A quegli anni risalgono le prime lottizzazioni in via Selvatico, via Molinari e via Montereale. L’inizio della città diffusa che prendeva la forma della città-giardino. Così da sempre Pordenone, come del resto Gorizia, soffre di questo rapporto con una mobilità estesa, progettata sull’auto e sulla bicicletta.
Forse dovremo imparare a convivere con questo aspetto trovando soluzioni che permettano di reinventare lo spazio delle strade perché non serva solamente per circolare o parcheggiare. Il tema della mobilita è importante soprattutto nei quartieri, nelle periferie che sono le parti più difficili da rigenerare. E’ la parte più estesa e difficilmente trasformabile della città diffusa.
Futuro. «Mi pongo soprattutto il pensiero di una prospettiva urbanistica fra vent’anni – sottolinea Baccichet –. Cosa succederà alle diffuse periferie della conurbazione allora?
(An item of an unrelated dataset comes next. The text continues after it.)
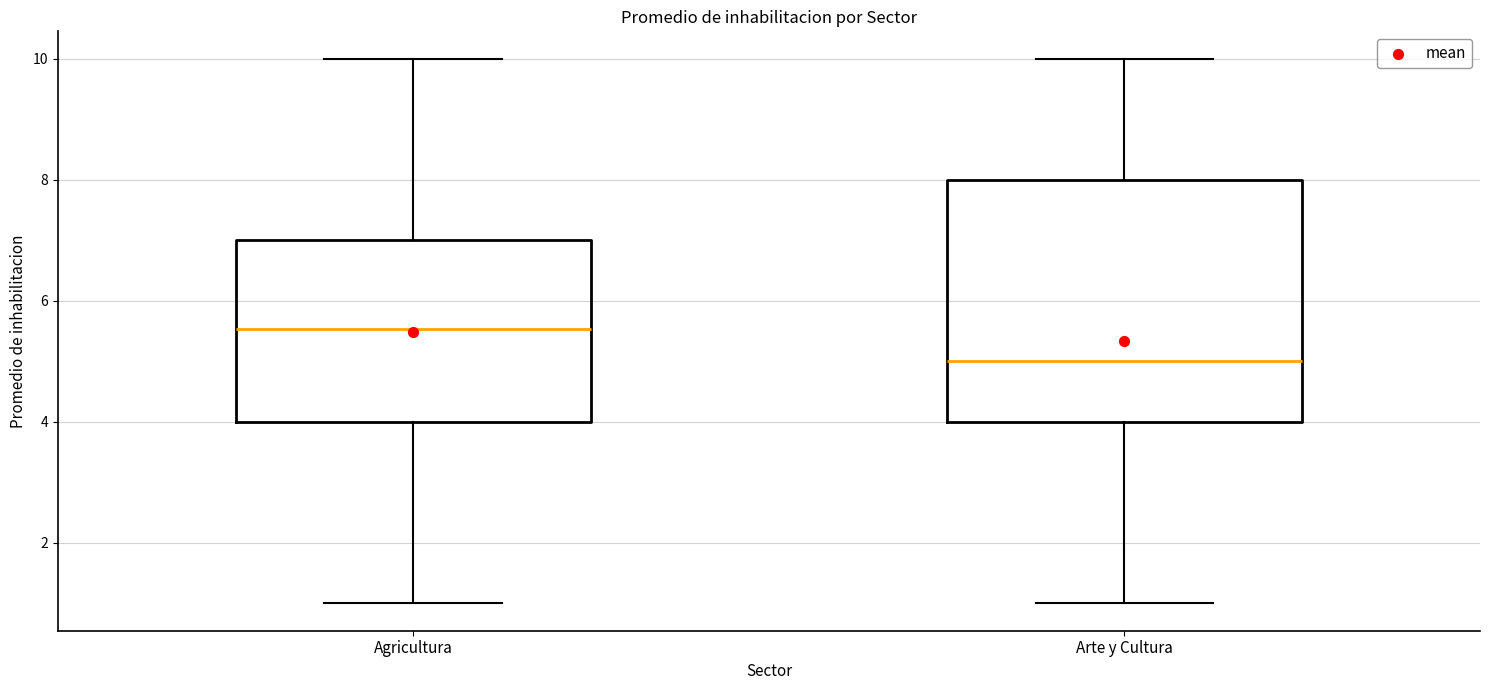

Reading left to right, read every box against the y-axis: the position of its median line, the range the box covers, and the ends of its whiskers. The values are not printed on the chart, so give them approximately, as read against the axis.

Agricultura: median 5.6, box 4.0 to 7.0, whiskers 1.0 to 10.0
Arte y Cultura: median 5.0, box 4.0 to 8.0, whiskers 1.0 to 10.0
Perché non trovare strumenti come il contratto di quartiere per risolvere problemi di tensione in alcuni ambiti urbani come in viale Trento, dove l’invecchiamento dei fabbricati sconta le difficoltà di rigenerare immobili in situazioni in cui la popolazione insediata è in perenne conflitto? L’avvenire dell’urbanistica dei prossimi anni sarà proprio legato al fatto di essere ancora una volta una tecnica utile per sedare i conflitti e costruire nuovi modi dell’abitare».
Caserma Mittica. Nella sua analisi l’architetto mette in evidenza che «non è possibile continuare a tirare teli di plastica avvolgendo le camerate alla caserma Mittica, dove molte parti stanno crollando e dove non si fa più manutenzione. Nessuno pensa in questo momento a un recupero progressivo della struttura. Un processo di dismissione per lotti come era avvenuto per l’altra caserma, fagocitata poco per volta dall’ospedale.
Mi chiedo se è possibile che questo spazio torni alla città per usi temporanei come Parco 2, oppure come sede dell’Archivio di Stato, visto che come spazi le camerate si potrebbero prestare a essere depositi asciutti dei documenti storici. Eppure faccio fatica in questo momento a vedere qualcuno che indichi la direzione e che cominci a fare i primi passi. Quando l’Ariete se ne andrà scoppierà come al solito l’emergenza».
Noncello. Siamo convinti di avere una oasi naturalistica in pieno centro o sarebbe più opportuno uno spazio legato all’attività dell’uomo? Meglio un fiume desertificato dall’uomo ma naturalizzato? Vogliamo che abbia un carattere urbano come i parchi di Londra o sia invece come il parco della Dolomiti friulane? L’amministrazione civica dovrebbe sollecitare abitanti e utenti della città a creare una politica su questo ambiente, mentre per ora ci si limita a piccoli interventi di manutenzione.